> [PARTS OF THE EXERCISE]
- 1) Reproduce the stretch of the forum discussion about food production from "But the main" through "after Julian Simon?", word for word.
- 2) In the forum discussion about food production, what was the title of the course the writer was required to take as a college freshman?
- 3) Go on with the forum discussion about food production and population forecasts, picking up after its final sentence.

> [EXERCISE TEXT]
+++

But since it is not, since that hurdle has already been cleared and then some, all further efficiencies do, from an economic standpoint, is to turn argicultural production into a mature industry, with the predictable consequences to small producers.
Joe, you are overlooking something. Cheaper food is good for all but the farmer who doesn't know when to quit. More third-worlders are working in manufacturing and will prosper with cheaper food. You seem to be attached to the idea that humans are incapable of adapting to changes. You are wrong. Farmers can change jobs and make more money. It happens every day.
joe,
Ron is 100% right. Your highway analogy fails because more gavel doesn't do squat past a certain point to make a road better, making food cheaper does. The desire to do more, either in work or fight for freedom is proportional to the price of bread. As food and shelter move from 90% of my income to 50%, there is more money and free time to buy shiny new things or agitate for elections.
You are right that distribution of food is now a bigger issue than total production.
But we argue on a tangent here. Yes, food is plentiful. Yes, governments still manage to interrupt the supply of food to the starving.
But the main thrust of the article is that Paul Erlich made his name using scare tactics that have since been proven false. Yet he still has stature. Why do we still have Paul Erlich Boulevards, and why are we not renaming them after Julian Simon?
If a country's farmers are already producing enough crops to fill that country's internal markets, as well as the demand for exported crops, further boosting agriculatural yields won't generate any addition wealth.
Static model. I doubt markets can ever be truly maxed out like that. And if I'm wrong, well if one crop becomes easier to grow thanks to new strains, farmers can grow it on less land and start growing other crops that haven't yet maxed out the market. Increased ease of production always will give greater options to the producer that a smart informed player can exploit.
Anyway, what's to do about it all? Since Ron's example involves charitable research as opposed to investment by profit seeking business, it may very well be possible to target such money to research to new strains that are more likely to help poor farmers than Monsanto. As long as we don't restrict Monsanto from investing in whatever new strains they like, I have no problem with charities targetting their research to where it'll more likely help poor folks.
It is amazing that Ehrlich is still taken seriously and invited to speak on campuses around the county. In any other field of "science" someone who has been not only wrong but spectacularly wrong time after time would have either had the humility to quietly bow out of the field by taking a non-conspicuous position somewhere and been long forgotten, or they would have been thoroughly discredited by their peers. Instead this guy keeps writing the same apocalyptic tripe and is highly respected!? This is a sure sign of how intellectually bankrupt the eco-disaster movement (i.e. purely political agenda) is. What matters to them is not the accuracy of the science but the sensationalism of the claim.
It's interesting the parallels between those espousing this agenda and the religious right's creationist / intelligent design movement. Neither side cares much for real science or facts and both are interested in using the guise of science to further their cherished beliefs, held with no less a religious zeal in the case of the eco-disaster movement.
As an eighteen year old college freshman in 1973 I was required to take a course titled Environment and Man. It was nothing but gloom and doom and most of us were more than willing to uncritically accept it.
Ever since then I have wondered what happened to the doomsters of yore. There seemed to be three very famous ones and they had an equally whacked out right wing antagonist. Does anyone remember who those four were orbeeter yet a link to articles or sites about them?

+++

(Records from a dataset)
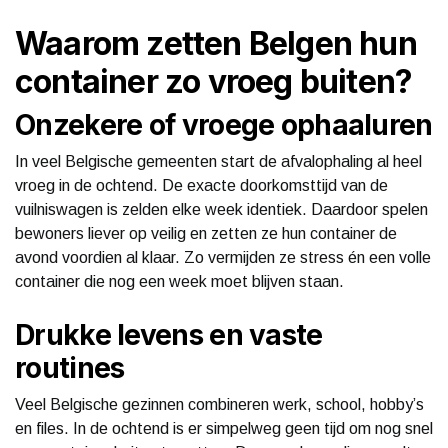
Waarom zetten Belgen hun
container zo vroeg buiten?
Onzekere of vroege ophaaluren
In veel Belgische gemeenten start de afvalophaling al heel
vroeg in de ochtend. De exacte doorkomsttijd van de
vuilniswagen is zelden elke week identiek. Daardoor spelen
bewoners liever op veilig en zetten ze hun container de
avond voordien al klaar. Zo vermijden ze stress én een volle
container die nog een week moet blijven staan.
Drukke levens en vaste
routines
Veel Belgische gezinnen combineren werk, school, hobby’s
en files. In de ochtend is er simpelweg geen tijd om nog snel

+++

> [ANSWER SECTION]
- 1)
But the main thrust of the article is that Paul Erlich made his name using scare tactics that have since been proven false. Yet he still has stature. Why do we still have Paul Erlich Boulevards, and why are we not renaming them after Julian Simon?

- 2) Environment and Man

- 3)
orbeeter = or better
sorry
I don't know anyone who takes Ehrlich seriously. I read Population Bomb about twenty years ago and had a good laugh. I think of that book's inaccuracy whenever I encounter the doomsday global climate change literature. They are eerily similar.
I was listening to the author of The Limits to Growth (Dennis L. Meadows) on NHPR yesterday (he has a relatively new book out titled Limits to Growth: The 30-Year Update). Anyway, Meadows towards the close of the interview stated that by 2012 you'd see that he and his co-authors were right. The problem is that their predictive abilities rival such luminaries as Hal Lindsey. 🙂
joe,
There is no longer a lack of food in world that accounts for povery and hunger.
As a rule, poverty and hunger are and have always been human-caused.
joe,
Prof. Amartya Sen (Nobel Prize winner in Economics) made the point in a number of articles on the famine in Ehtiopia in the 1970s that the draught, etc. were the not primary causes of the famine, but the failure of the human social, etc. regimes to cope with it.
I half agree with joe.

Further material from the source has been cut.